Given the recent stories related to chairman Kevin Martin, one has to wonder if this is fitting a suddenoutbreakofcommonsense or just that cable companies havent kept up their "lobbying" efforts or stepped on some toes.
I sincerely hope its the former, but i'm cynical enough to expect the latter.
Ice Cream has no bones.
/fingers crossed
.iso of Ubuntu is enough to choke me all day long.
I really hope something comes of this... I think it could go either way really, the FCC could certainly side Comcast on the issue. But even if we could get some more truth in advertising in the business I would be happy. Let people know what services you intend to affect.
Or my personal favorite, not knowing how much bandwidth you're payments actually cover. About half way through the afternoon I drop to 1/6th to 1/8th my 'normal' bandwidth. Till midnight and BAM full speed again... And believe me it don't take much, one DVD
I'm sick of following my dreams. I'm just going to ask where they're goin' and hook up with 'em later.
We could get a Democrat FCC that would demand ISPs block all p2p traffic at the behest of the entertainment industry. While they hedge their bets with some Republican donations, they tend to give about two to three times as much money to Democrats.
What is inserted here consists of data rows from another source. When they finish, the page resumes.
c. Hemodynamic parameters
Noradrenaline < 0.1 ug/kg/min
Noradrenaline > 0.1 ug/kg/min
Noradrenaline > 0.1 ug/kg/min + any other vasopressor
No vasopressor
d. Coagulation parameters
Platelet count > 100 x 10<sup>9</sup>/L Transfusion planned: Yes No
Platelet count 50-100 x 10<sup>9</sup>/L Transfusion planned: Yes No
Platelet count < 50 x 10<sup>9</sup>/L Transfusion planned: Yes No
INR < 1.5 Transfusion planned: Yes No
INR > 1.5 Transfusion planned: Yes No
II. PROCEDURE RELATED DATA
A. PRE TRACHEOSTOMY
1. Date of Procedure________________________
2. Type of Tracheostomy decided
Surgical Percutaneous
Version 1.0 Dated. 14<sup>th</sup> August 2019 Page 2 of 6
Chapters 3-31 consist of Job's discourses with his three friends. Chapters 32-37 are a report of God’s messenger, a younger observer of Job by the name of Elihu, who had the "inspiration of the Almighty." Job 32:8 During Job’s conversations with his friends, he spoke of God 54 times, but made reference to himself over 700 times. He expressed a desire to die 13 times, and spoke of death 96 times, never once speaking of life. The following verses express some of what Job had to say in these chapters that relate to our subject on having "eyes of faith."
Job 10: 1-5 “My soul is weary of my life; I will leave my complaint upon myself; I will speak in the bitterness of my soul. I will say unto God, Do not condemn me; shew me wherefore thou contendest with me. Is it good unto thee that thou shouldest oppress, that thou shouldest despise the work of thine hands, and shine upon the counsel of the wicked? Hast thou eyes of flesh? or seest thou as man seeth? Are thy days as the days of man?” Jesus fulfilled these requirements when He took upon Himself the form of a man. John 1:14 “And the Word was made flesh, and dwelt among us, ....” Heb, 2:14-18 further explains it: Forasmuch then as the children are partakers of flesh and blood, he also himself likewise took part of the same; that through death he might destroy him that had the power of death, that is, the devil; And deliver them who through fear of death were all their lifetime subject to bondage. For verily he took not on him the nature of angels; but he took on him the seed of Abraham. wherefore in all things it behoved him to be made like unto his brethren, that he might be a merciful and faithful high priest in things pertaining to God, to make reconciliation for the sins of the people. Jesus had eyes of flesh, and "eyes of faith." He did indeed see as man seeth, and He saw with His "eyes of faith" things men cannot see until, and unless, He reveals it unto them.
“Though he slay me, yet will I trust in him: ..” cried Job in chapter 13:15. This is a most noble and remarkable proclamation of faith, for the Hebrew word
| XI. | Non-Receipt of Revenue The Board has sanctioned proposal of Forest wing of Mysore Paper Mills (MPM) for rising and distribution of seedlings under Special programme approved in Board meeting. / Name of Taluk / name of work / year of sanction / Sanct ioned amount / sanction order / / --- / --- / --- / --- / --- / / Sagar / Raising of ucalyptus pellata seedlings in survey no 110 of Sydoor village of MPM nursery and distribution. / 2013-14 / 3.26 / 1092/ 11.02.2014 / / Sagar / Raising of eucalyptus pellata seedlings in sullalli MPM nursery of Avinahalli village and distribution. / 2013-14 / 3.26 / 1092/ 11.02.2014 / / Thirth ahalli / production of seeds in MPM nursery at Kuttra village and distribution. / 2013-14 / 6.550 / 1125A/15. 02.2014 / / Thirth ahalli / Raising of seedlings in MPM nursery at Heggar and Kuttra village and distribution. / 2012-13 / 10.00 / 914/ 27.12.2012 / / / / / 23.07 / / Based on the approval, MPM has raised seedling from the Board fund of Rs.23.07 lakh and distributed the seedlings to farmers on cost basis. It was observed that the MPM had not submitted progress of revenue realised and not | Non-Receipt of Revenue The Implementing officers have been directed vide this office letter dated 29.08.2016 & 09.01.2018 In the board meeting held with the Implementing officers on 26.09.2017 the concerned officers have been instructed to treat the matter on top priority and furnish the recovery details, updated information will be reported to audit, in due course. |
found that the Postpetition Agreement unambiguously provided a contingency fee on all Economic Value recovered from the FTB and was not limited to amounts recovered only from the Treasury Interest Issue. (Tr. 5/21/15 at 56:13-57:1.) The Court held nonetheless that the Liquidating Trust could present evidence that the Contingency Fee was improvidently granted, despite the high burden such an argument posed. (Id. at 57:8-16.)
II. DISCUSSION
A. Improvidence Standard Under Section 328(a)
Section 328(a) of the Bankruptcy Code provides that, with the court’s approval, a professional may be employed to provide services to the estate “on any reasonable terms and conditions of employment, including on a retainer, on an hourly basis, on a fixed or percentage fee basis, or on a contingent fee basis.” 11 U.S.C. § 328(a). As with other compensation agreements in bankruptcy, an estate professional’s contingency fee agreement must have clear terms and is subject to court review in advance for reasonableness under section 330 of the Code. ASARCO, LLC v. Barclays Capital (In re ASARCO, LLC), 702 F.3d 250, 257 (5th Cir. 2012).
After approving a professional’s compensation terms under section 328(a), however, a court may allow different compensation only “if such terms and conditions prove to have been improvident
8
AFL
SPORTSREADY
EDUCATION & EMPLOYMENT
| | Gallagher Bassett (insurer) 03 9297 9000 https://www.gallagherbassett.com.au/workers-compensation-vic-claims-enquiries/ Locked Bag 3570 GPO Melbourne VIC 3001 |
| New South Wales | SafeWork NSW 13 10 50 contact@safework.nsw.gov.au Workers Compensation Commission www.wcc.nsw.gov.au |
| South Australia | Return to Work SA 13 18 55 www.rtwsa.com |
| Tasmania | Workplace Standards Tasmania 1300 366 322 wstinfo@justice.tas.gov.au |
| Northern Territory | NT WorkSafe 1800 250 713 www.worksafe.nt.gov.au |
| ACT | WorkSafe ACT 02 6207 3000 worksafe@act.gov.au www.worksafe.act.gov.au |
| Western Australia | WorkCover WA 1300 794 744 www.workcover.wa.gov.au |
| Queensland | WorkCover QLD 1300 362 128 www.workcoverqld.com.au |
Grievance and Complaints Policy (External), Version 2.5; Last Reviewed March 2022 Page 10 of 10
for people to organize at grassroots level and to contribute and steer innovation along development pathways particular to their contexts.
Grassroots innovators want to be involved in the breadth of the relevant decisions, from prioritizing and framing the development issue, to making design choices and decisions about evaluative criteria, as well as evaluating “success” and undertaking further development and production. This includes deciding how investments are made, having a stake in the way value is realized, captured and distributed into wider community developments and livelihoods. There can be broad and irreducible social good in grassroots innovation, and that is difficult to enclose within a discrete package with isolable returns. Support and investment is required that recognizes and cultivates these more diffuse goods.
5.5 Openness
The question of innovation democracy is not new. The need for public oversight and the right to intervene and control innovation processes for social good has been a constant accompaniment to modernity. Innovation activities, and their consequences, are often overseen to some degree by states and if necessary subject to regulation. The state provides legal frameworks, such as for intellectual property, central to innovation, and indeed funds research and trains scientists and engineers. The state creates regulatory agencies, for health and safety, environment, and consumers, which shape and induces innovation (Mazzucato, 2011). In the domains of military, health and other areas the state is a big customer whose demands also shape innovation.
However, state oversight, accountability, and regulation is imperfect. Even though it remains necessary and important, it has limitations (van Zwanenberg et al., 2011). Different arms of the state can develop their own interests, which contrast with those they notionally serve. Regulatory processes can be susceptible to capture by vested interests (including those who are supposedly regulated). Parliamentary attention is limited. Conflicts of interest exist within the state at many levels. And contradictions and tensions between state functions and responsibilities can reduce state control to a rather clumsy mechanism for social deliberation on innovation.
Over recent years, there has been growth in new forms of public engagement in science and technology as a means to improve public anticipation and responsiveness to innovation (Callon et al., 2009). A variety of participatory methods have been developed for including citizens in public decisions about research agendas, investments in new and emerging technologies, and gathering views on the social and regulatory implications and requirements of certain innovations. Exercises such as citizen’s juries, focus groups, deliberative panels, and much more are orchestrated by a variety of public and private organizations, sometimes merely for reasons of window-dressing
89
Yes, the biggest government whores for the entertainment industry are generally Democrats, led by Berman and Hollings (the latter thankfully recently retired).
It's just about ANY peer to peer type data.
including random drops of google gtalk voice communications.
random drops of game connections.
and maybe more. those are just two i've noticed a problem with on comcast. and those two happen ALOT more often if any bit torrent downloader is running. even the damm wow updater.
its just wrong when its bit torrent. but it wont hurt anything. bit torrent keeps plugging away. but when it happens to the other apps... it's fucking annoying AND wrong.
Sucks all around.
Ice Cream has no bones.
While not network neutrality per se, protocol neutrality is just as important. Traffic shaping is fine so long as it's applied to all traffic and documented in the service agreement. Comcast is proof that corporations can get away with treating Internet customers however they want when they've been granted a monopoly, which makes it the government's business to regulate them if they're going to hand out the monopolies in the first place.
Because of the Traditional Franchise Nature of the cable industry, as well as all the aquisitions and mergers over the years, Most cable companies... and ESPECCIALLY the actual network, are not necessarily one big common shared network. Basically you could have your National Corporate level, Your Division, and then a local region and even the individual systems within that region. All could have their own policies and guidelines....or way of doing things. While some people in Comcast Territory could be in an area they've deployed sandvine, Other Comcast covered areas may not have deployed it, or just implemented it yet. Keep in mind that putting something like Sandvine on the network isn't necessarily as easy as plugging it in, and making it work.... especcially if you are in an area which was covered by another area as recently as a year or 2 ago.
For instance.... I know Adelphia was split between Time Warner and Comcast a few years ago. Adelphia may have had 1 way which they designed their cable network and backend systems. The aquiring company may have another. Making ANY changes is a slow and drawn out process because you have to be VERY careful to avoid any negative customer impact. (IOW's... you can't just unplug a system from one network and instantly plug it into another. You could risk customer outages.. breaking networks because a router is on the wrong VLAN or ip collisioning with another item on the new network.). i'd honestly thing that throwing something like Sandvine would be more of a clean-up/tweaking of the network kind of job, after you've got everything working and talking on a common network. Not something you'd just throw in there off the bat, and then try to get everything up to the standards everything else is on.
Actually, according the original reports I read, Encrypting the traffic didn't really help. It was something about how the Sandvine system was actually going off the nature and pattern of the traffic, not just the ports or contents of the packets.
It was because it was going off traffic patterns that people were reporting problems with programs such as lotus notes as well.